Nun, was ist es also, was wir uns auf die Karte der Band-Zukunft geschrieben haben?
Es ist ein dickes, aber auch mit etwas zittriger Hand geschriebenes Kreuz, das für zwei neue und zwei eben sehr große, risikoreiche Unterfangen steht. Es geht in andere, neue Gefilde, bisher unangetastete Dimensionen, es geht in Richtung neue Horizonte.

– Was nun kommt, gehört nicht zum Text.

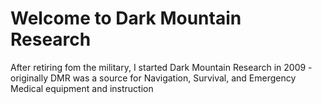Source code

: # Welcome to Dark Mountain Research
After retiring fom the military, I started Dark Mountain Research in 2009 - originally DMR was a source for Navigation, Survival, and Emergency Medical equipment and instruction
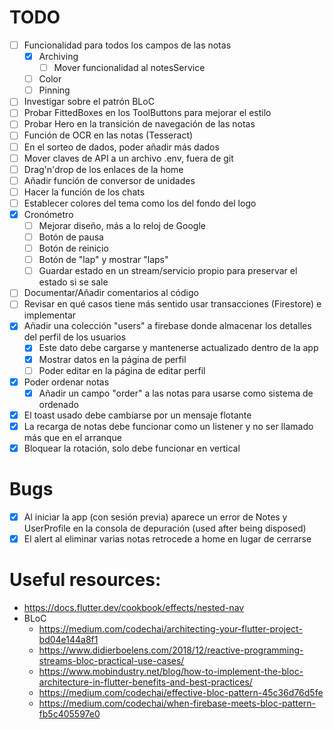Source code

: # TODO
- [ ] Funcionalidad para todos los campos de las notas
  - [x] Archiving
    - [ ] Mover funcionalidad al notesService
  - [ ] Color
  - [ ] Pinning
- [ ] Investigar sobre el patrón BLoC
- [ ] Probar FittedBoxes en los ToolButtons para mejorar el estilo
- [ ] Probar Hero en la transición de navegación de las notas
- [ ] Función de OCR en las notas (Tesseract)
- [ ] En el sorteo de dados, poder añadir más dados
- [ ] Mover claves de API a un archivo .env, fuera de git
- [ ] Drag'n'drop de los enlaces de la home
- [ ] Añadir función de conversor de unidades
- [ ] Hacer la función de los chats
- [ ] Establecer colores del tema como los del fondo del logo
- [x] Cronómetro
  - [ ] Mejorar diseño, más a lo reloj de Google
  - [ ] Botón de pausa
  - [ ] Botón de reinicio
  - [ ] Botón de "lap" y mostrar "laps"
  - [ ] Guardar estado en un stream/servicio propio para preservar el estado si se sale
- [ ] Documentar/Añadir comentarios al código
- [ ] Revisar en qué casos tiene más sentido usar transacciones (Firestore) e implementar
- [x] Añadir una colección "users" a firebase donde almacenar los detalles del perfil de los usuarios
  - [x] Este dato debe cargarse y mantenerse actualizado dentro de la app
  - [x] Mostrar datos en la página de perfil
  - [ ] Poder editar en la página de editar perfil
- [x] Poder ordenar notas
  - [x] Añadir un campo "order" a las notas para usarse como sistema de ordenado
- [x] El toast usado debe cambiarse por un mensaje flotante
- [x] La recarga de notas debe funcionar como un listener y no ser llamado más que en el arranque
- [x] Bloquear la rotación, solo debe funcionar en vertical

# Bugs
- [x] Al iniciar la app (con sesión previa) aparece un error de Notes y UserProfile en la consola de depuración (used after being disposed)
- [x] El alert al eliminar varias notas retrocede a home en lugar de cerrarse

# Useful resources:
- https://docs.flutter.dev/cookbook/effects/nested-nav
- BLoC
  - https://medium.com/codechai/architecting-your-flutter-project-bd04e144a8f1
  - https://www.didierboelens.com/2018/12/reactive-programming-streams-bloc-practical-use-cases/
  - https://www.mobindustry.net/blog/how-to-implement-the-bloc-architecture-in-flutter-benefits-and-best-practices/
  - https://medium.com/codechai/effective-bloc-pattern-45c36d76d5fe
  - https://medium.com/codechai/when-firebase-meets-bloc-pattern-fb5c405597e0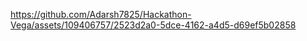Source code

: 
https://github.com/Adarsh7825/Hackathon-Vega/assets/109406757/2523d2a0-5dce-4162-a4d5-d69ef5b02858


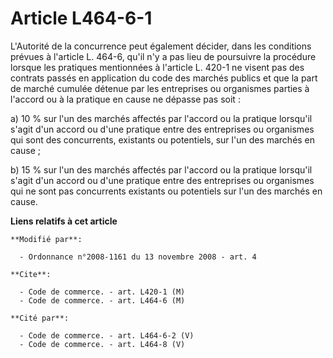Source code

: # Article L464-6-1

L'Autorité de la concurrence peut également décider, dans les conditions prévues à l'article L. 464-6, qu'il n'y a pas lieu
de poursuivre la procédure lorsque les pratiques mentionnées à l'article L. 420-1 ne visent pas des contrats passés en
application du code des marchés publics et que la part de marché cumulée détenue par les entreprises ou organismes parties à
l'accord ou à la pratique en cause ne dépasse pas soit : 

a) 10 % sur l'un des marchés affectés par l'accord ou la pratique lorsqu'il s'agit d'un accord ou d'une pratique entre des
entreprises ou organismes qui sont des concurrents, existants ou potentiels, sur l'un des marchés en cause ; 

b) 15 % sur l'un des marchés affectés par l'accord ou la pratique lorsqu'il s'agit d'un accord ou d'une pratique entre des
entreprises ou organismes qui ne sont pas concurrents existants ou potentiels sur l'un des marchés en cause.

**Liens relatifs à cet article**

	**Modifié par**:

	  - Ordonnance n°2008-1161 du 13 novembre 2008 - art. 4

	**Cite**:

	  - Code de commerce. - art. L420-1 (M)
	  - Code de commerce. - art. L464-6 (M)

	**Cité par**:

	  - Code de commerce. - art. L464-6-2 (V)
	  - Code de commerce. - art. L464-8 (V)
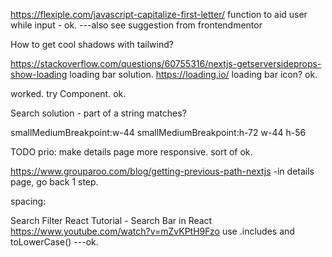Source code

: https://flexiple.com/javascript-capitalize-first-letter/
function to aid user while input - ok.
---also see suggestion from frontendmentor

How to get cool shadows with tailwind?

https://stackoverflow.com/questions/60755316/nextjs-getserversideprops-show-loading
loading bar solution.
https://loading.io/
loading bar icon? ok.

<LazyLoadImage src="/spinner.svg" alt="" /> worked.
try Component. ok.

Search solution - part of a string matches?

smallMediumBreakpoint:w-44 smallMediumBreakpoint:h-72 w-44 h-56

TODO prio:
make details page more responsive. sort of ok.

https://www.grouparoo.com/blog/getting-previous-path-nextjs
-in details page, go back 1 step.

spacing: &nbsp;

Search Filter React Tutorial - Search Bar in React
https://www.youtube.com/watch?v=mZvKPtH9Fzo
use .includes and toLowerCase()
---ok.
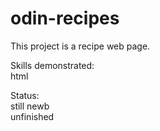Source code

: # odin-recipes

This project is a recipe web page.

Skills demonstrated:  
html

Status:  
still newb  
unfinished  
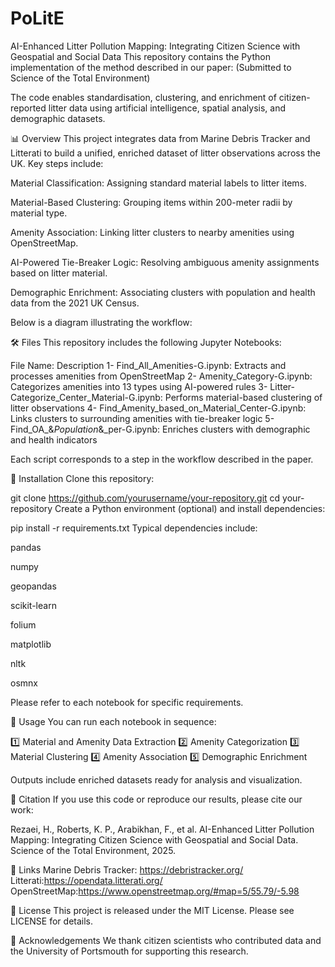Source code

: # PoLitE
AI-Enhanced Litter Pollution Mapping: Integrating Citizen Science with Geospatial and Social Data
This repository contains the Python implementation of the method described in our paper:
(Submitted to Science of the Total Environment)

The code enables standardisation, clustering, and enrichment of citizen-reported litter data using artificial intelligence, spatial analysis, and demographic datasets.

📊 Overview
This project integrates data from Marine Debris Tracker and Litterati to build a unified, enriched dataset of litter observations across the UK.
Key steps include:

Material Classification: Assigning standard material labels to litter items.

Material-Based Clustering: Grouping items within 200-meter radii by material type.

Amenity Association: Linking litter clusters to nearby amenities using OpenStreetMap.

AI-Powered Tie-Breaker Logic: Resolving ambiguous amenity assignments based on litter material.

Demographic Enrichment: Associating clusters with population and health data from the 2021 UK Census.

Below is a diagram illustrating the workflow:



🛠 Files
This repository includes the following Jupyter Notebooks:

File Name:	Description
1- Find_All_Amenities-G.ipynb:	Extracts and processes amenities from OpenStreetMap
2- Amenity_Category-G.ipynb:	Categorizes amenities into 13 types using AI-powered rules
3- Litter-Categorize_Center_Material-G.ipynb:	Performs material-based clustering of litter observations
4- Find_Amenity_based_on_Material_Center-G.ipynb:	Links clusters to surrounding amenities with tie-breaker logic
5- Find_OA_&_Population_&_per-G.ipynb:	Enriches clusters with demographic and health indicators

Each script corresponds to a step in the workflow described in the paper.

💾 Installation
Clone this repository:

git clone https://github.com/yourusername/your-repository.git
cd your-repository
Create a Python environment (optional) and install dependencies:

pip install -r requirements.txt
Typical dependencies include:

pandas

numpy

geopandas

scikit-learn

folium

matplotlib

nltk

osmnx

Please refer to each notebook for specific requirements.

🚀 Usage
You can run each notebook in sequence:

1️⃣ Material and Amenity Data Extraction
2️⃣ Amenity Categorization
3️⃣ Material Clustering
4️⃣ Amenity Association
5️⃣ Demographic Enrichment

Outputs include enriched datasets ready for analysis and visualization.

📄 Citation
If you use this code or reproduce our results, please cite our work:

Rezaei, H., Roberts, K. P., Arabikhan, F., et al. 
AI-Enhanced Litter Pollution Mapping: Integrating Citizen Science with Geospatial and Social Data.
Science of the Total Environment, 2025.

🔗 Links
Marine Debris Tracker: https://debristracker.org/
Litterati:https://opendata.litterati.org/
OpenStreetMap:https://www.openstreetmap.org/#map=5/55.79/-5.98

📝 License
This project is released under the MIT License.
Please see LICENSE for details.

🤝 Acknowledgements
We thank citizen scientists who contributed data and the University of Portsmouth for supporting this research.
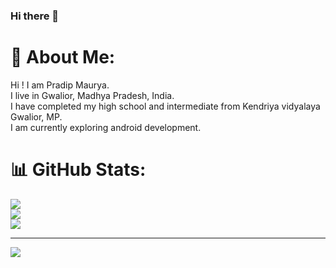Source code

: ### Hi there 👋

# 💫 About Me:
Hi ! I am Pradip Maurya.<br>I live in Gwalior, Madhya Pradesh, India.<br>I have completed my high school and intermediate from Kendriya vidyalaya Gwalior, MP.<br>I am currently exploring android development.

# 📊 GitHub Stats:
![](https://github-readme-stats.vercel.app/api?username=Niyush-04&theme=default&hide_border=true&include_all_commits=false&count_private=false)<br/>
![](https://github-readme-streak-stats.herokuapp.com/?user=Niyush-04&theme=default&hide_border=true)<br/>
![](https://github-readme-stats.vercel.app/api/top-langs/?username=Niyush-04&theme=default&hide_border=true&include_all_commits=false&count_private=false&layout=compact)

---
[![](https://visitcount.itsvg.in/api?id=Niyush-04&icon=0&color=12)](https://visitcount.itsvg.in)
  
<!-- Proudly created with GPRM ( https://gprm.itsvg.in ) -->
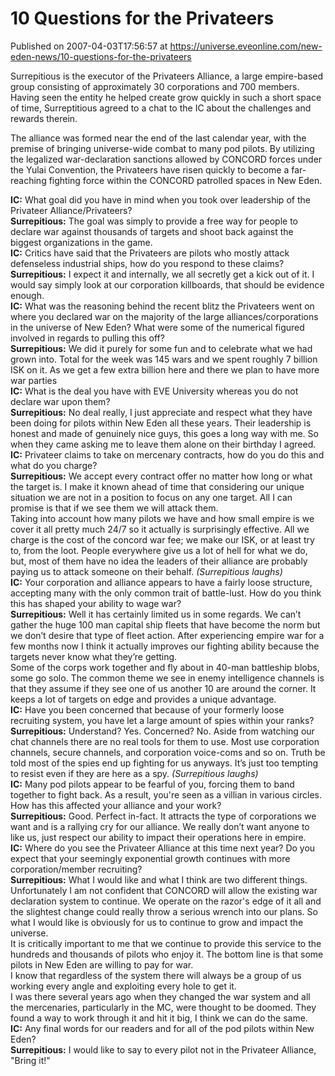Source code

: # 10 Questions for the Privateers
Published on 2007-04-03T17:56:57 at https://universe.eveonline.com/new-eden-news/10-questions-for-the-privateers

Surrepitious is the executor of the Privateers Alliance, a large empire-based group consisting of approximately 30 corporations and 700 members. Having seen the entity he helped create grow quickly in such a short space of time, Surreptitious agreed to a chat to the IC about the challenges and rewards therein. 

The alliance was formed near the end of the last calendar year, with the premise of bringing universe-wide combat to many pod pilots. By utilizing the legalized war-declaration sanctions allowed by CONCORD forces under the Yulai Convention, the Privateers have risen quickly to become a far-reaching fighting force within the CONCORD patrolled spaces in New Eden. 

**IC:** What goal did you have in mind when you took over leadership of the Privateer Alliance/Privateers?   
**Surrepitious:** The goal was simply to provide a free way for people to declare war against thousands of targets and shoot back against the biggest organizations in the game.   
**IC:** Critics have said that the Privateers are pilots who mostly attack defenseless industrial ships, how do you respond to these claims?   
**Surrepitious:** I expect it and internally, we all secretly get a kick out of it. I would say simply look at our corporation killboards, that should be evidence enough.   
**IC:** What was the reasoning behind the recent blitz the Privateers went on where you declared war on the majority of the large alliances/corporations in the universe of New Eden? What were some of the numerical figured involved in regards to pulling this off?   
**Surrepitious:** We did it purely for some fun and to celebrate what we had grown into. Total for the week was 145 wars and we spent roughly 7 billion ISK on it. As we get a few extra billion here and there we plan to have more war parties   
**IC:** What is the deal you have with EVE University whereas you do not declare war upon them?   
**Surrepitious:** No deal really, I just appreciate and respect what they have been doing for pilots within New Eden all these years. Their leadership is honest and made of genuinely nice guys, this goes a long way with me. So when they came asking me to leave them alone on their birthday I agreed.   
**IC:** Privateer claims to take on mercenary contracts, how do you do this and what do you charge?   
**Surrepitious:** We accept every contract offer no matter how long or what the target is. I make it known ahead of time that considering our unique situation we are not in a position to focus on any one target. All I can promise is that if we see them we will attack them.   
Taking into account how many pilots we have and how small empire is we cover it all pretty much 24/7 so it actually is surprisingly effective. All we charge is the cost of the concord war fee; we make our ISK, or at least try to, from the loot. People everywhere give us a lot of hell for what we do, but, most of them have no idea the leaders of their alliance are probably paying us to attack someone on their behalf. _(Surrepitious laughs)_   
**IC:** Your corporation and alliance appears to have a fairly loose structure, accepting many with the only common trait of battle-lust. How do you think this has shaped your ability to wage war?   
**Surrepitious:** Well it has certainly limited us in some regards. We can’t gather the huge 100 man capital ship fleets that have become the norm but we don’t desire that type of fleet action. After experiencing empire war for a few months now I think it actually improves our fighting ability because the targets never know what they’re getting.   
Some of the corps work together and fly about in 40-man battleship blobs, some go solo. The common theme we see in enemy intelligence channels is that they assume if they see one of us another 10 are around the corner. It keeps a lot of targets on edge and provides a unique advantage.   
**IC:** Have you been concerned that because of your formerly loose recruiting system, you have let a large amount of spies within your ranks?   
**Surrepitious:** Understand? Yes. Concerned? No. Aside from watching our chat channels there are no real tools for them to use. Most use corporation channels, secure channels, and corporation voice-coms and so on. Truth be told most of the spies end up fighting for us anyways. It’s just too tempting to resist even if they are here as a spy. _(Surrepitious laughs)_   
**IC:** Many pod pilots appear to be fearful of you, forcing them to band together to fight back. As a result, you're seen as a villian in various circles. How has this affected your alliance and your work?   
**Surrepitious:** Good. Perfect in-fact. It attracts the type of corporations we want and is a rallying cry for our alliance. We really don’t want anyone to like us, just respect our ability to impact their operations here in empire.   
**IC:** Where do you see the Privateer Alliance at this time next year? Do you expect that your seemingly exponential growth continues with more corporation/member recruiting?   
**Surrepitious:** What I would like and what I think are two different things. Unfortunately I am not confident that CONCORD will allow the existing war declaration system to continue. We operate on the razor's edge of it all and the slightest change could really throw a serious wrench into our plans. So what I would like is obviously for us to continue to grow and impact the universe.   
It is critically important to me that we continue to provide this service to the hundreds and thousands of pilots who enjoy it. The bottom line is that some pilots in New Eden are willing to pay for war.   
I know that regardless of the system there will always be a group of us working every angle and exploiting every hole to get it.   
I was there several years ago when they changed the war system and all the mercenaries, particularly in the MC, were thought to be doomed. They found a way to work through it and hit it big, I think we can do the same.   
**IC:** Any final words for our readers and for all of the pod pilots within New Eden?   
**Surrepitious:** I would like to say to every pilot not in the Privateer Alliance, "Bring it!"
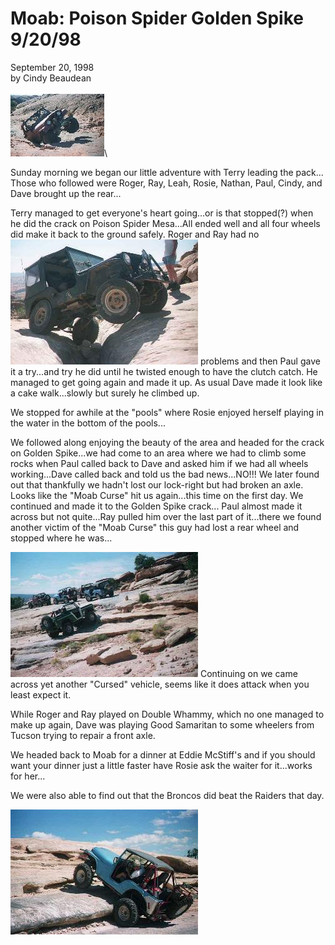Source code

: # Moab: Poison Spider Golden Spike 9/20/98

September 20, 1998\
by Cindy Beaudean\
\
[![Moab](/images/terry/rand/mo980903_.jpg)](/images/terry/trail/mo980903.jpg)\

Sunday morning we began our little adventure with Terry leading the pack\... Those who followed were Roger, Ray, Leah, Rosie, Nathan, Paul, Cindy, and Dave brought up the rear\...

Terry managed to get everyone\'s heart going\...or is that stopped(?) when he did the crack on Poison Spider Mesa\...All ended well and all four wheels did make it back to the ground safely. Roger and Ray had no [![Moab](/images/terry/trail/mo980904_.jpg)](/images/terry/trail/mo980904.jpg) problems and then Paul gave it a try\...and try he did until he twisted enough to have the clutch catch. He managed to get going again and made it up. As usual Dave made it look like a cake walk\...slowly but surely he climbed up.

We stopped for awhile at the \"pools\" where Rosie enjoyed herself playing in the water in the bottom of the pools\...

We followed along enjoying the beauty of the area and headed for the crack on Golden Spike\...we had come to an area where we had to climb some rocks when Paul called back to Dave and asked him if we had all wheels working\...Dave called back and told us the bad news\...NO!!! We later found out that thankfully we hadn\'t lost our lock-right but had broken an axle. Looks like the \"Moab Curse\" hit us again\...this time on the first day. We continued and made it to the Golden Spike crack\... Paul almost made it across but not quite\...Ray pulled him over the last part of it\...there we found another victim of the \"Moab Curse\" this guy had lost a rear wheel and stopped where he was\...

[![Moab](/images/terry/trail/mo980902_.jpg)](/images/terry/trail/mo980902.jpg) Continuing on we came across yet another \"Cursed\" vehicle, seems like it does attack when you least expect it.

While Roger and Ray played on Double Whammy, which no one managed to make up again, Dave was playing Good Samaritan to some wheelers from Tucson trying to repair a front axle.

We headed back to Moab for a dinner at Eddie McStiff\'s and if you should want your dinner just a little faster have Rosie ask the waiter for it\...works for her\...

We were also able to find out that the Broncos did beat the Raiders that day.

[![Moab](/images/terry/trail/mo980901_.jpg)](/images/terry/trail/mo980901.jpg)

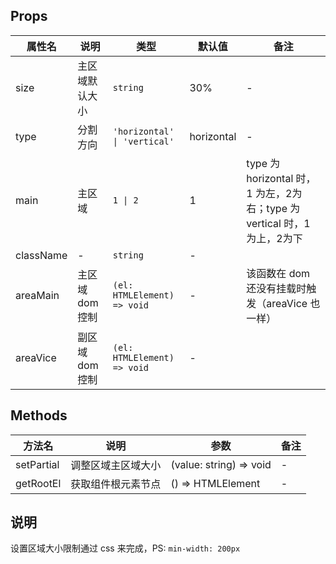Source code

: 
## Props

| 属性名 | 说明 | 类型 | 默认值 | 备注 |
| --- | --- | --- | --- | --- |
| size | 主区域默认大小 | `string` | 30% | - |
| type | 分割方向 | `'horizontal' \| 'vertical'` | horizontal | - |
| main | 主区域 | `1 \| 2` | 1 | type 为 horizontal 时，1 为左，2为右；type 为 vertical 时，1 为上，2为下 |
| className | - | `string` | - | |
| areaMain | 主区域 dom 控制 | `(el: HTMLElement) => void` | - | 该函数在 dom 还没有挂载时触发（areaVice 也一样） |
| areaVice | 副区域 dom 控制 | `(el: HTMLElement) => void` | - | |

## Methods

| 方法名 | 说明 | 参数 | 备注 |
| --- | --- | --- | --- |
| setPartial | 调整区域主区域大小 | (value: string) => void | - |
| getRootEl | 获取组件根元素节点 | () => HTMLElement | - |


## 说明

设置区域大小限制通过 css 来完成，PS: `min-width: 200px`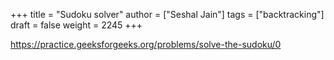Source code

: +++
title = "Sudoku solver"
author = ["Seshal Jain"]
tags = ["backtracking"]
draft = false
weight = 2245
+++

<https://practice.geeksforgeeks.org/problems/solve-the-sudoku/0>
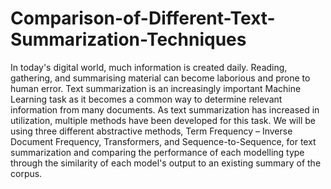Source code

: # Comparison-of-Different-Text-Summarization-Techniques

In today's digital world, much information is created daily. Reading, gathering, and summarising material can become laborious and prone to human error. Text summarization is an increasingly important Machine Learning task as it becomes a common way to determine relevant information from many documents. As text summarization has increased in utilization, multiple methods have been developed for this task. We will be using three different abstractive methods, Term Frequency – Inverse Document Frequency, Transformers, and Sequence-to-Sequence, for text summarization and comparing the performance of each modelling type through the similarity of each model's output to an existing summary of the corpus.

15 wundervolle Jahre, all diese Tourneen, jetzt diese unvergessliche Wuhlheide-Show, all das und tausend andere Sachen liegen hinter uns und wir? Ja, wir sagen dann erst mal lebe-wohl Fangemeinde und ziehen uns erst mal zurück, um uns an genau diese Dinge zu wagen. Was diese beiden Dinge sein werden, möchten wir euch zu diesem Zeitpunkt nicht mitteilen, zu viel davon hängt noch in den Seilen, und zu viel zu wissen, lässt zudem für alle den Spannungsbogen brechen. Auch für uns.
Nach dem FWSC-Konzert, dem Beachflair und einer versprochenen andere Sache bleiben uns somit genau 3 Möglichkeiten uns ein vorerst letztes mal zu sehen:
Auf drei gigantischen Konzerten in Mannheim, Hannover und Chemnitz… bevor es für uns erst mal in den Hintergrund geht.
Mit diesen 3 Shows besiegeln wir diese 15-Jahre-Epoche, lassen wir die Flammen des Geweihs ein weiteres mal noch höher steigen und werden die vorerst letzten zusammen- vereinten Feste feiern. Wir zählen auf euch und wissen, dass wir auf dem richtigen Weg sind!!! Wir hoffen, ihr folgt uns!!!